◆ WORK ORDER
In the investing commentary, roughly what share of assets under management does the writer's fund usually allocate to speculative positions?

◆ PROVIDED TEXT

Any well balanced and properly managed fund or portfolio has a few basic requirements. At the minimum these requirements include safety positions, growth positions, value positions and some speculative positions with the potential to give you 200%-300% returns over the medium term. That’s right, I said every portfolio should have some speculative stock(s) with potential for huge returns. The fund I run usually allocates approximately 5% of AUM to this portion of our portfolio. Currently we only hold a few stocks in our speculative portion and today I am going to show you why this one stock is mandatory for any portfolio regardless of how small a position you take on it.
As we all know the current commodity holding the throne for energy across the globe is oil. Oil is used to make everything. Once every decade or so (if you have been following this as long as I have) you notice a sort of “supply shock cycle” where someone comes out and says “were running out of oil, blah blah blah.” Every single time this happens I just laugh. To my knowledge necessity is the biggest driver of innovation and technological advance. Every decade this cycle comes around and new technology for new methods for drilling come a year later and magically tons of oil is now accessible.
Now if a barrel of oil traded here in the U.S. for $50 and that same exact barrel of oil traded in Asia for $200 what would be the most logical thing to do? I think people would load up as much oil on the largest ship they can find and ship over to Asia secure that enormous profit. Did you realize that natural gas trades here for $4 and in other places in the world for as high as $14? Logically, if it were easy, we would export as much natural gas as possible and make billions, right? Especially since the U.S. has the largest supply of natural gas and it is growing by the minute. The price discrepancy alone shows the lack of global supply. The only problem is that natural gas needs to be chilled to some -200 something degrees to be transported. Once upon a time some “genius” came up with the idea that although the U.S. has massive quantities of natural gas they would decide to open an import facility in Texas to import even more. This is clearly the dumbest idea anyone could come up with and if you look at Cheniere Energy (LNG) you’ll notice that from the high of $42.50 in 2006 the company now trades at less than $8. That glorious trend clearly reflects the stupidity behind its business model and I have made a significant return shorting this stock.

◆ RECORD SET

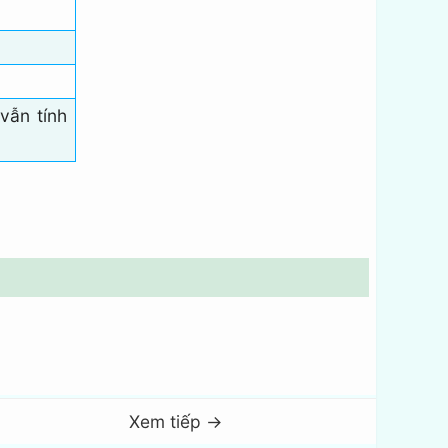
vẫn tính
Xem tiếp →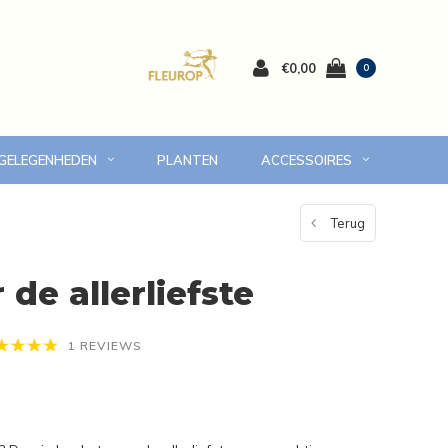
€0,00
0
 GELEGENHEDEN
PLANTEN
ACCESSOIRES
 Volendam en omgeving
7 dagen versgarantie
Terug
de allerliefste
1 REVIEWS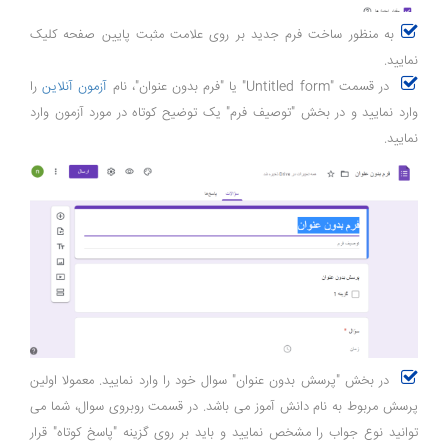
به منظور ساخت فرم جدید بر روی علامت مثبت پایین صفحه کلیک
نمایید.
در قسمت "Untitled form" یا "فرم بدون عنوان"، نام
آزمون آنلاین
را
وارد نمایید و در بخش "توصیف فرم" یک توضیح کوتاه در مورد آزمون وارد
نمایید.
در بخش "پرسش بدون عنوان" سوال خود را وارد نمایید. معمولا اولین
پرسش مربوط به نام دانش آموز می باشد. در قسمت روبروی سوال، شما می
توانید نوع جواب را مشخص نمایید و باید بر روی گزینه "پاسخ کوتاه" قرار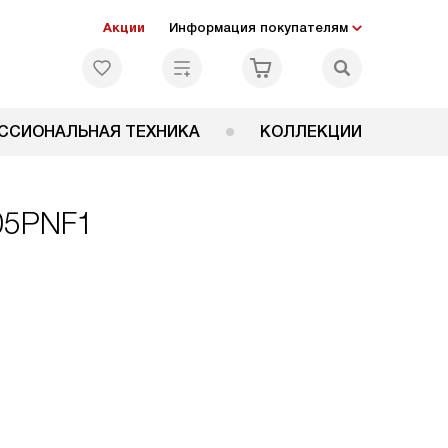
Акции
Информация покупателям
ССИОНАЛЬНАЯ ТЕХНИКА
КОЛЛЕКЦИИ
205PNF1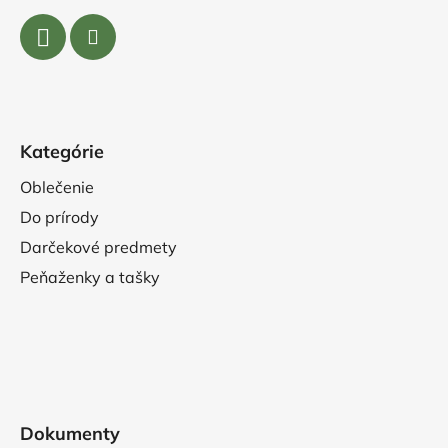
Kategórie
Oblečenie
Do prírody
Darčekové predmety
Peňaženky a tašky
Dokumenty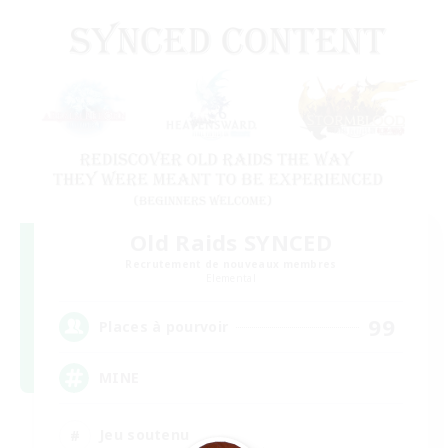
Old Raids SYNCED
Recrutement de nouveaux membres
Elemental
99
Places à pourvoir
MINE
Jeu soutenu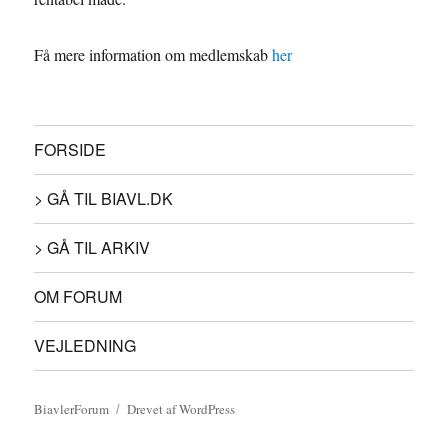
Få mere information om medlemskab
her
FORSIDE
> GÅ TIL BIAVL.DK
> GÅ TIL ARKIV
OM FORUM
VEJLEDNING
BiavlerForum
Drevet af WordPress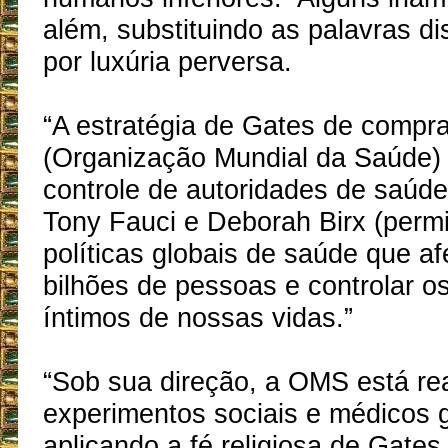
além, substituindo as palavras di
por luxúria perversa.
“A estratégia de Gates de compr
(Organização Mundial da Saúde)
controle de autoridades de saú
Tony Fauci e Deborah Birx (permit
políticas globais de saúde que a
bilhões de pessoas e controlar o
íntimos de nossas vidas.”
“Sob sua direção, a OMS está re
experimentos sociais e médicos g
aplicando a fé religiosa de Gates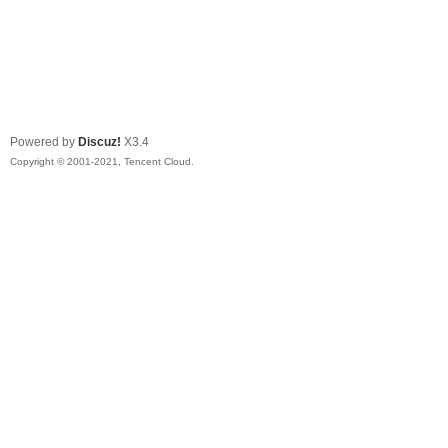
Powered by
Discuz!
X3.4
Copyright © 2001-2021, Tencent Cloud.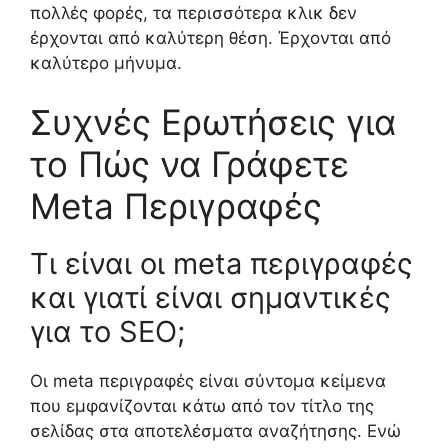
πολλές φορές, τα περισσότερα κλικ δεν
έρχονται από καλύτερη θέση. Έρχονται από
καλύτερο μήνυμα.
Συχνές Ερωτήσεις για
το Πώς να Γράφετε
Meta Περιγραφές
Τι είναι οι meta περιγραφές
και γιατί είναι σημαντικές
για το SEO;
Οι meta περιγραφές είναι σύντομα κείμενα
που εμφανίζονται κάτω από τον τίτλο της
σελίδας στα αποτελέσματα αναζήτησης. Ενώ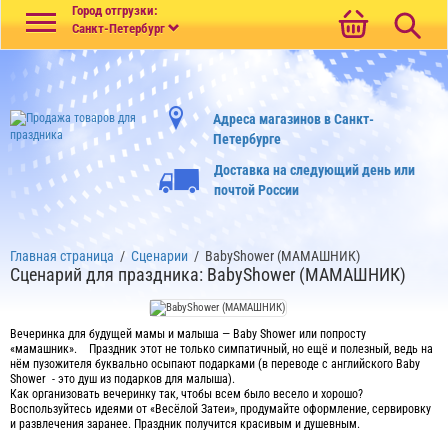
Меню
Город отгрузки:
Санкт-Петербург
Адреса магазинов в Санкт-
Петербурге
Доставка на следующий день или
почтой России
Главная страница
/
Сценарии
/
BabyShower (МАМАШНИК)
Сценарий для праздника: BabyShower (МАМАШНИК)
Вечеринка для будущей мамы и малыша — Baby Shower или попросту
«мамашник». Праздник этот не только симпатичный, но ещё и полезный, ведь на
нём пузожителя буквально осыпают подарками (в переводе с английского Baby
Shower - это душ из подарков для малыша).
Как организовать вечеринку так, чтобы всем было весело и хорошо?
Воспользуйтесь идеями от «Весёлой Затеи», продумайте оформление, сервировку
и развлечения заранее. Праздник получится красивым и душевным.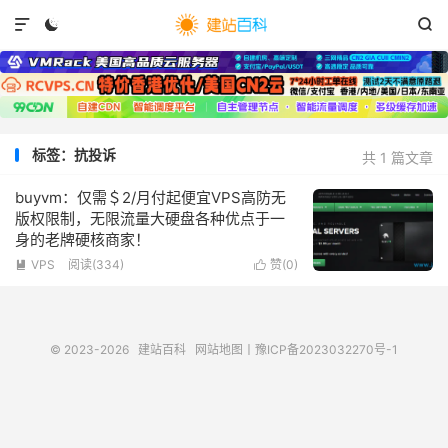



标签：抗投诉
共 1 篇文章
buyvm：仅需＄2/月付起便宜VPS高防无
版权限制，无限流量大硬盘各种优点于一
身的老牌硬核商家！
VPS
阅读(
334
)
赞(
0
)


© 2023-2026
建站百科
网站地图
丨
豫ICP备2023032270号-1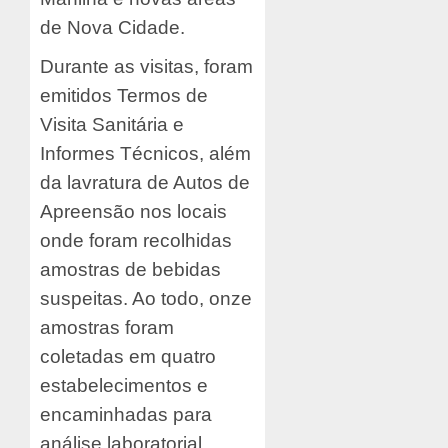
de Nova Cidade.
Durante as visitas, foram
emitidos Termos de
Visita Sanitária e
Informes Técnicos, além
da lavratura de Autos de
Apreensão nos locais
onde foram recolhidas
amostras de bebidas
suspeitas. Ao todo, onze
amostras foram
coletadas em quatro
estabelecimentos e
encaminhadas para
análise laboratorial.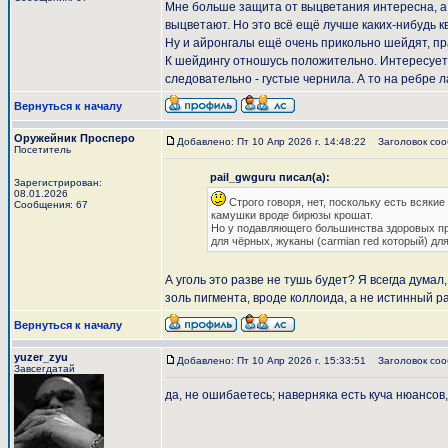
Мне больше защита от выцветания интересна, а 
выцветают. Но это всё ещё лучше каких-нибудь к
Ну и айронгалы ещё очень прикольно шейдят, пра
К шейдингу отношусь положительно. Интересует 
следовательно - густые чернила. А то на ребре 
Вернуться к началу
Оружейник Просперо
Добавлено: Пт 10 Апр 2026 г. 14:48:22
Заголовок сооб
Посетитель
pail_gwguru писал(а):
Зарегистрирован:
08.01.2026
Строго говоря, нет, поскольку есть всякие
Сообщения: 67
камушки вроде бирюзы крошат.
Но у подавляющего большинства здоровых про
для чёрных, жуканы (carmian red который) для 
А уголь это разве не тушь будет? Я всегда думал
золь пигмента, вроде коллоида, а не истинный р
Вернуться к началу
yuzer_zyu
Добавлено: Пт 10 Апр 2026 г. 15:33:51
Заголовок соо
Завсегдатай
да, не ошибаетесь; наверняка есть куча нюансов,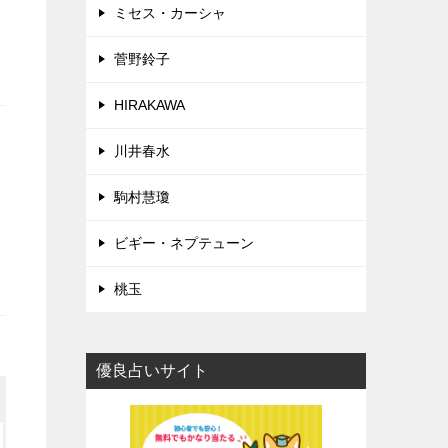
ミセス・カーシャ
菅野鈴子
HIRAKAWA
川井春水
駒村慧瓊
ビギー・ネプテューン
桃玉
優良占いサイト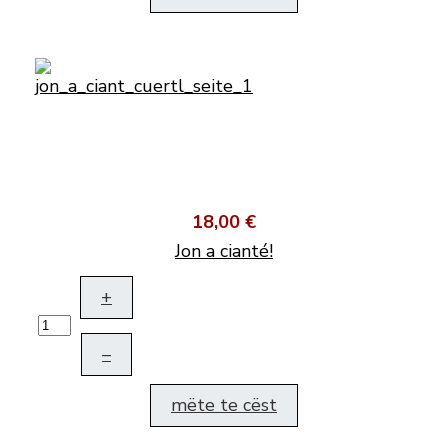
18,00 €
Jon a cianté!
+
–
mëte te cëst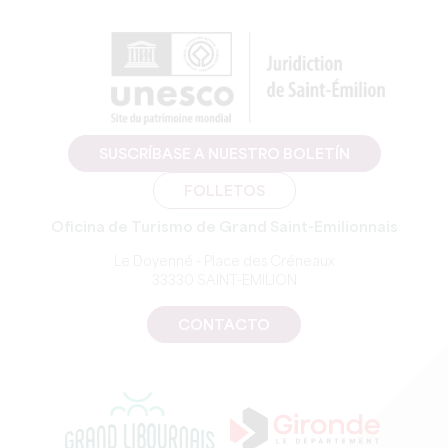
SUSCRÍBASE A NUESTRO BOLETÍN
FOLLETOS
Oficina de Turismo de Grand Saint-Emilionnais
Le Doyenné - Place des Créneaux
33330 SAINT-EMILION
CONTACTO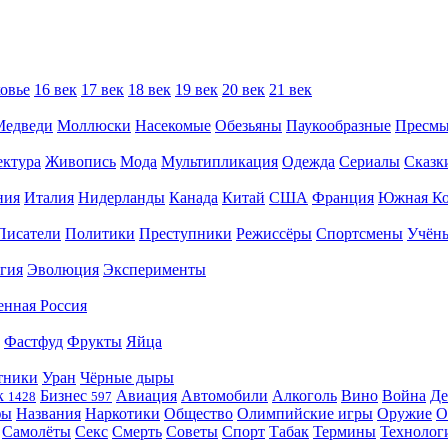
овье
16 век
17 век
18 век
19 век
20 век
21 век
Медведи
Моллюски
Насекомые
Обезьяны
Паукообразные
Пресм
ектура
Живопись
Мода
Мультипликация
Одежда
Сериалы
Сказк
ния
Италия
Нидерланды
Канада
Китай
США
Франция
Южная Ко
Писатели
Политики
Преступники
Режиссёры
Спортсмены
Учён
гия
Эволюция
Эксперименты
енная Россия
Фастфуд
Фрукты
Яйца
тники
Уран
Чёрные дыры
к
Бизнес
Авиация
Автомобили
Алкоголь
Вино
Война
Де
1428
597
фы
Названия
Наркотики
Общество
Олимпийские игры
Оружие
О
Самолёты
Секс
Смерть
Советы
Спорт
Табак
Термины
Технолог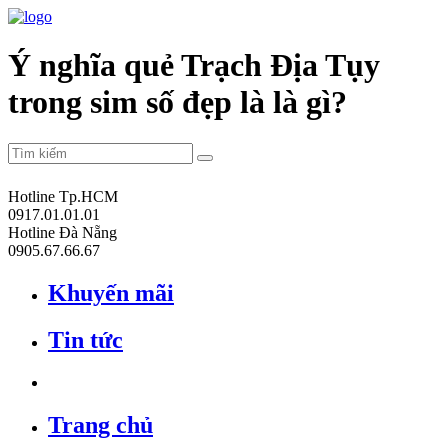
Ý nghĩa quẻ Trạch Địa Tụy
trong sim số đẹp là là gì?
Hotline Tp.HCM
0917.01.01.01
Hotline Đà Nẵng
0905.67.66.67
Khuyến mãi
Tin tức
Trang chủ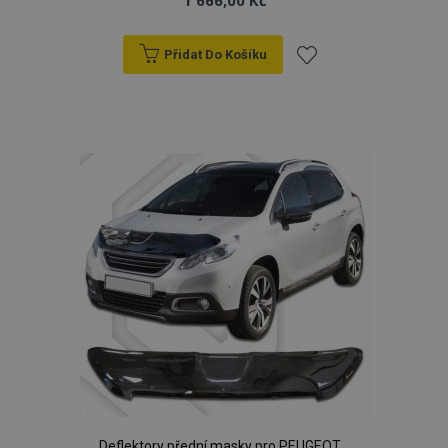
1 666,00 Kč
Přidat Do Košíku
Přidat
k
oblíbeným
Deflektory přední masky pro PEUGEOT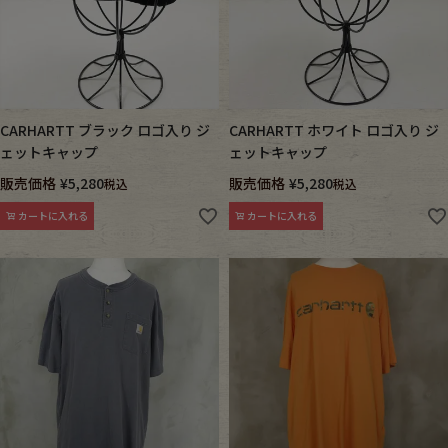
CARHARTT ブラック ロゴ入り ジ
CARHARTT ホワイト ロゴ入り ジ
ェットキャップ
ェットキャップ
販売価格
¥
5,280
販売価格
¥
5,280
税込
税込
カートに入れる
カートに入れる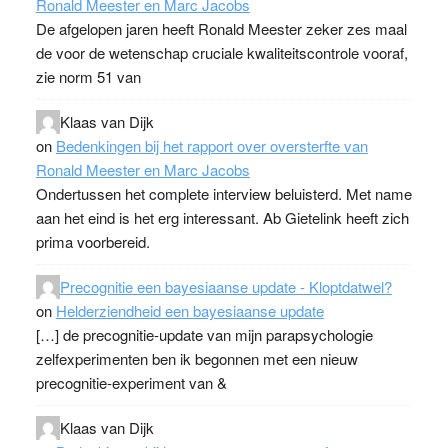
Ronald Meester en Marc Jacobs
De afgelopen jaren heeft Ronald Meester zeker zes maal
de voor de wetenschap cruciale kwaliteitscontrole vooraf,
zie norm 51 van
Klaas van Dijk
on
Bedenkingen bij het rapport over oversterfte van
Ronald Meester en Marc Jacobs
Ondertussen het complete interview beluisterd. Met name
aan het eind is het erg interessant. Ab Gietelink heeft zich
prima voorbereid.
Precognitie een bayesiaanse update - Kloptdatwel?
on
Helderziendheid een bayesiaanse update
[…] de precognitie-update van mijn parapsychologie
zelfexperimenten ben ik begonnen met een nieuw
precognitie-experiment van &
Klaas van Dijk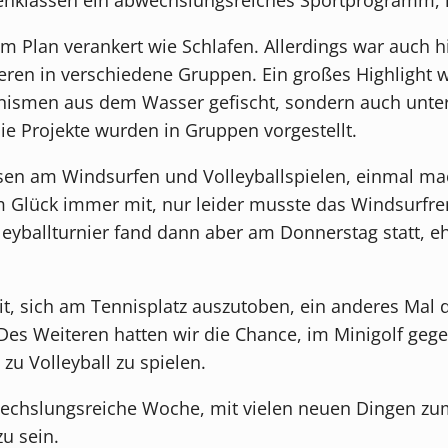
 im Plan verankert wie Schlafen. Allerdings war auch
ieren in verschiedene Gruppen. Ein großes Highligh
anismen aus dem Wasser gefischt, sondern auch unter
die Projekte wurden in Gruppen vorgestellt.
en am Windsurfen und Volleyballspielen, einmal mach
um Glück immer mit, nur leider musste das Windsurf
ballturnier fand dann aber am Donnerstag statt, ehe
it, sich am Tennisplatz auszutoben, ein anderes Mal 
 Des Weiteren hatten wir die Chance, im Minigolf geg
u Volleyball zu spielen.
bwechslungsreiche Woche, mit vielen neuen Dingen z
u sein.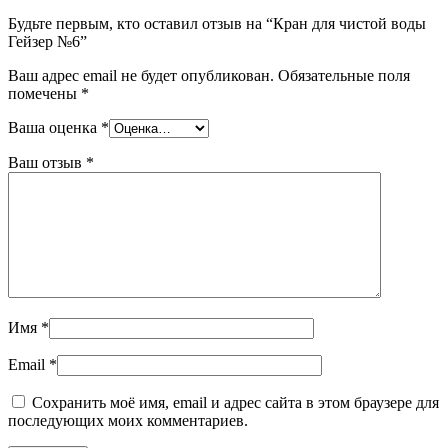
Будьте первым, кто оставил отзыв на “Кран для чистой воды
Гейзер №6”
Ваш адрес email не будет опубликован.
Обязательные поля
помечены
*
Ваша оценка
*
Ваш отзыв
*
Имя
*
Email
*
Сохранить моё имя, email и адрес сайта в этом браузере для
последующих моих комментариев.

◆ YOUR SOLUTION
Approximately 5% of assets under management.